Franzosen und Deutsche dürfen Europa nicht beherrschen – aber sie müssen gemeinsam Wege weisen, schreibt der StZ-Politikchef Rainer Pörtner in seinem Kommentar.

Politik/Baden-Württemberg: Rainer Pörtner (pö)

Reims - Die Rangeleien um Eurobonds, Schuldenbremsen und Rettungsschirme lenken ab von den langen Linien der europäischen Politik. Die alltäglichen Aufgeregtheiten überdecken, wie erfolgreich die Einigung der europäischen Völker seit Ende des Zweiten Weltkriegs verlaufen ist. Das Wissen um die gemeinsame Geschichte, das Bewusstsein für die unteilbare Verantwortung der Europäer – beides bedarf deshalb symbolischer Handlungen, manchmal wohl auch theatralischer Inszenierungen, um lebendig zu bleiben.

 

Die Kathedrale von Reims, an der Präsident François Hollande und Kanzlerin Angela Merkel die deutsch-französische Freundschaft beschworen haben, ist ein perfekter Hintergrund für solche Selbstvergewisserung. Die Krönungskirche der französischen Könige steht im kollektiven Bewusstsein sowohl für die Verheerungen des Krieges wie für die Chance auf Versöhnung. Im September 1914, kurz nach Beginn des Ersten Weltkriegs, bombardierten deutsche Soldaten die Kirche – ein militärisch sinnloser Beschuss. Das Zerstören diente vor allem der Demütigung des Gegners. Die Revanche folgte. 1945 erschien der deutsche Generaloberst Alfred Jodl in Reims, um die Kapitulation zu besiegeln, das Eingeständnis der totalen Niederlage des Dritten Reiches. Nur siebzehn Jahre später, am 8. Juli 1962, bekundeten Charles de Gaulle und Konrad Adenauer mit einer Versöhnungsmesse in der Kathedrale ihren Willen, die deutsch-französische „Erbfeindschaft“ zu überwinden und den Weg zu einem einigen Europa zu suchen.
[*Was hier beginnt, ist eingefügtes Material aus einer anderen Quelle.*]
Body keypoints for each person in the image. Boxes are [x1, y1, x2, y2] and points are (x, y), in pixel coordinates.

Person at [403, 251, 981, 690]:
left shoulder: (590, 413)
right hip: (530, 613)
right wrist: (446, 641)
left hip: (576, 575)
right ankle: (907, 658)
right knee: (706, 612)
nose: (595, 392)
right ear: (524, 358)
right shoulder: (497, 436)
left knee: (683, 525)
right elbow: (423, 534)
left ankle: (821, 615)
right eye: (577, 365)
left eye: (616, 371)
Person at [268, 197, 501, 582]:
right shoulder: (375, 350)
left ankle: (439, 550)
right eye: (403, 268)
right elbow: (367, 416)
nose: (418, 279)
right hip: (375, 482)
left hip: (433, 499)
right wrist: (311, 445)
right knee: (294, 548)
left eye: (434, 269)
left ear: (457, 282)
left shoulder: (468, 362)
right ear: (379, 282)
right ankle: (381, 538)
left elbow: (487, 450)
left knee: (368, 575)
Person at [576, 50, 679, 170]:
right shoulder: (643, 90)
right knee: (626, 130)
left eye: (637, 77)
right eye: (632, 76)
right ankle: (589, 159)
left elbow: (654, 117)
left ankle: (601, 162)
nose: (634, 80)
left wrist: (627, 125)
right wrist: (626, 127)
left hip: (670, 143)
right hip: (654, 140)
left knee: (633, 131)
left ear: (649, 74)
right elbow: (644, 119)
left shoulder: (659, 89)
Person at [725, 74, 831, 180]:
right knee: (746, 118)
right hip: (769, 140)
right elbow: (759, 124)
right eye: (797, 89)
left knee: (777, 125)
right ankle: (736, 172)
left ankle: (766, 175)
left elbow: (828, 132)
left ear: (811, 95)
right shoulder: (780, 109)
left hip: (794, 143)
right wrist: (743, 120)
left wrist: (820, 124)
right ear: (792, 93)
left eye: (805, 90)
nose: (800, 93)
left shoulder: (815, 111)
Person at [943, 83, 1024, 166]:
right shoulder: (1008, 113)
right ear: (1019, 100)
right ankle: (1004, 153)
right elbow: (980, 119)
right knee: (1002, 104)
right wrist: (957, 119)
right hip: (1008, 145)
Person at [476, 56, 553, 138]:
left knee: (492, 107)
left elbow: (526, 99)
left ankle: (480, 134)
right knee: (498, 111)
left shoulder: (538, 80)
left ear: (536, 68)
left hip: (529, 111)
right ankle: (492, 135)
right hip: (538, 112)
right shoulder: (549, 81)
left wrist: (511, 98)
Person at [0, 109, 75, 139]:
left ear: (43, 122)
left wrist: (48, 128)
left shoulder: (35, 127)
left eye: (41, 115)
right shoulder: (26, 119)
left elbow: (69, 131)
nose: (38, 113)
Hollande und Merkel verzichten auf emotionale Gesten

Hollande und Merkel haben die 50-jährige Wiederkehr dieses großartigen Ereignisses in eher schmuckloser Weise begangen. Sie standen nicht, wie François Mitterrand und Helmut Kohl 1984 in Verdun, minutenlang Händchen haltend vor Gedenkkränzen – ein Bild, das um die Welt ging. Hollande und Merkel fanden zwar eindringliche Worte, aber sie verzichteten doch auf emotional aufgeladene Gesten. Diese Nüchternheit reflektiert, dass nun eine Politikergeneration anführt, die selbst den Krieg nicht mehr erlebt hat.
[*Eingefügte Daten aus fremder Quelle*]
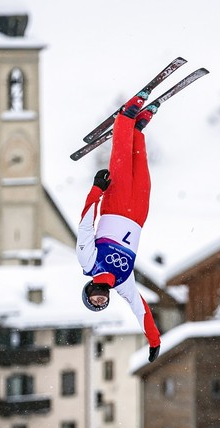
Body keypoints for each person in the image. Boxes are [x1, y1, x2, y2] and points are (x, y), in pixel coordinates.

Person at [77, 93, 161, 362]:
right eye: (102, 304)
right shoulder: (123, 283)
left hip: (115, 206)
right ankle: (137, 131)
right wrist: (153, 340)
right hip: (137, 215)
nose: (100, 300)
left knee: (122, 161)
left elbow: (85, 227)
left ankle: (126, 117)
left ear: (89, 291)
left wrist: (96, 191)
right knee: (141, 166)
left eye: (94, 301)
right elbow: (141, 310)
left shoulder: (88, 263)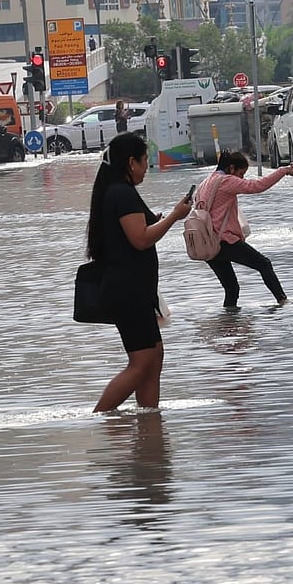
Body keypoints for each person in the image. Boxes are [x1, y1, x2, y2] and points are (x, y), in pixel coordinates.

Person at [87, 133, 192, 412]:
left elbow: (134, 235)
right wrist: (173, 217)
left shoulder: (117, 191)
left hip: (135, 290)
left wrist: (157, 221)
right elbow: (140, 239)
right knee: (142, 362)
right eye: (145, 161)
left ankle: (149, 420)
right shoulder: (121, 193)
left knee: (154, 356)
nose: (147, 167)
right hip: (128, 291)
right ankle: (100, 416)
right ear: (131, 162)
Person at [197, 150, 293, 307]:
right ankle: (283, 302)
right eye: (241, 173)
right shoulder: (226, 181)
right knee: (263, 264)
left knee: (231, 289)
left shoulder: (206, 183)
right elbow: (257, 186)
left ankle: (227, 326)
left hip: (207, 243)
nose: (242, 178)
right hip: (225, 241)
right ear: (231, 169)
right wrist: (283, 171)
Zum Kernbestand dieser deutsch-französischen Freundschaft gehört die Überzeugung, dass politische Fortschritte in der Europäischen Union nur möglich sind, wenn sich Berlin und Paris unterhaken. Präsident wie Kanzlerin haben dies in Reims bekräftigt. Seit der Versöhnungsmesse im Juli 1962 ist es den politischen Führern diesseits und jenseits des Rheins erstaunlich oft gelungen, trotz teilweise höchst entgegengesetzter politischer Herkunft einen guten, teilweise sogar freundschaftlichen Umgang miteinander zu pflegen. Seit Adenauer/de Gaulle hat es immer wieder deutsch-französische Führungsduos gegeben, die über das normale Maß hinaus harmonierten. Die kühle Angela Merkel und der hibbelige Nicolas Sarkozy verschmolzen sogar zu „Merkozy“.

Hollande hat die Akzente verschoben

Der Wechsel zu Hollande hat die Gewichte in Europa neu verteilt. „Merkozy“ pochten im Kampf gegen die Krise auf Sparen, Sparen, Sparen. Hollande hat die Akzente bereits zu Gunsten milliardenschwerer Wachstumsprogramme verschoben. Die natürlichen Verbündeten des neuen Präsidenten sitzen zurzeit in Rom und Madrid, nicht in Berlin. Für den Moment mag das der innereuropäischen Solidarität sogar zuträglich sein, die Dominanz „Merkozys“ ging vielen zu weit. Hollande warnt selbst vor einem deutsch-französischen „Direktorium“. Präsident und Kanzlerin, die noch spürbar fremdeln, müssen jedoch aufpassen, dass sie nicht zu weit auseinanderdriften. Länger anhaltende Differenzen zwischen Deutschen und Franzosen können die Europäische Union spalten.

Der Tag von Reims hat daran erinnert, dass es auch heute um weit mehr geht als um eine Haushalts- oder Währungskrise. Es geht um die Frage, ob Europa aus der Geschichte gelernt hat und zusammenhält.